Yoshikuni Yasuo, Dietrich Jeffrey A, Nowroozi Farnaz F, Babbitt Patricia C, Keasling Jay D
UCSF/UCB Joint Graduate Group in Bioengineering, University of California at Berkeley, Berkeley, CA 94720, USA.
Chem Biol. 2008 Jun;15(6):607-18. doi: 10.1016/j.chembiol.2008.05.006.
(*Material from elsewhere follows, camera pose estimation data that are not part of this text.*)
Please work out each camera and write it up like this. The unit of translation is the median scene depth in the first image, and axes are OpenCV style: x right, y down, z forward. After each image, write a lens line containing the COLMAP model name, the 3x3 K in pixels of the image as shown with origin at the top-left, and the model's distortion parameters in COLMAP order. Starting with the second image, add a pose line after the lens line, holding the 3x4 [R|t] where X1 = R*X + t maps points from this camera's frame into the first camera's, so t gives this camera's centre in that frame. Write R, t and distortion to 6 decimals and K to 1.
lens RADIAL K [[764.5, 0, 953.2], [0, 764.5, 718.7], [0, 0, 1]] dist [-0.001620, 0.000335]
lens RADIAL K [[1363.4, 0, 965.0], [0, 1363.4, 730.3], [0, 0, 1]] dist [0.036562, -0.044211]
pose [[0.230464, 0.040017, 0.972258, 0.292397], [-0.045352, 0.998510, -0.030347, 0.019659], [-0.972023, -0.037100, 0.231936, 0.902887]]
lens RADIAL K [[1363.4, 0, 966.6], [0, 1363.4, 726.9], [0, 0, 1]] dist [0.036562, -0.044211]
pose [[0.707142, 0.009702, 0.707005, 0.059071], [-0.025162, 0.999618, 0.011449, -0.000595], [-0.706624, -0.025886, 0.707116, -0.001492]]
Nature has balanced most metabolic pathways such that no one enzyme in the pathway controls the flux through that pathway. However, unnatural or nonnative, constructed metabolic pathways may have limited product flux due to unfavorable in vivo properties of one or more enzymes in the pathway. One such example is the mevalonate-based isoprenoid biosynthetic pathway that we previously reconstructed in Escherichia coli. We have used a probable mechanism of adaptive evolution to engineer the in vivo properties of two enzymes (3-hydroxy-3-methylglutaryl-CoA reductase [tHMGR] and many terpene synthases) in this pathway and thereby eliminate or minimize the bottleneck created by these inefficient or nonfunctional enzymes. Here, we demonstrate how we significantly improved the productivity (by approximately 1000 fold) of this reconstructed biosynthetic pathway using this strategy. We anticipate that this strategy will find broad applicability in the functional construction (or reconstruction) of biological pathways in heterologous hosts.
自然界已使大多数代谢途径达到平衡,使得途径中的任何一种酶都无法控制该途径的通量。然而,非天然构建的代谢途径可能因途径中一种或多种酶的体内性质不佳而导致产物通量受限。一个这样的例子是我们之前在大肠杆菌中重建的基于甲羟戊酸的类异戊二烯生物合成途径。我们利用一种可能的适应性进化机制来改造该途径中两种酶(3-羟基-3-甲基戊二酰辅酶A还原酶[tHMGR]和多种萜类合酶)的体内性质,从而消除或最小化由这些低效或无功能的酶造成的瓶颈。在此,我们展示了如何使用该策略显著提高这条重建生物合成途径的产量(约1000倍)。我们预计该策略将在异源宿主中生物途径的功能构建(或重建)中得到广泛应用。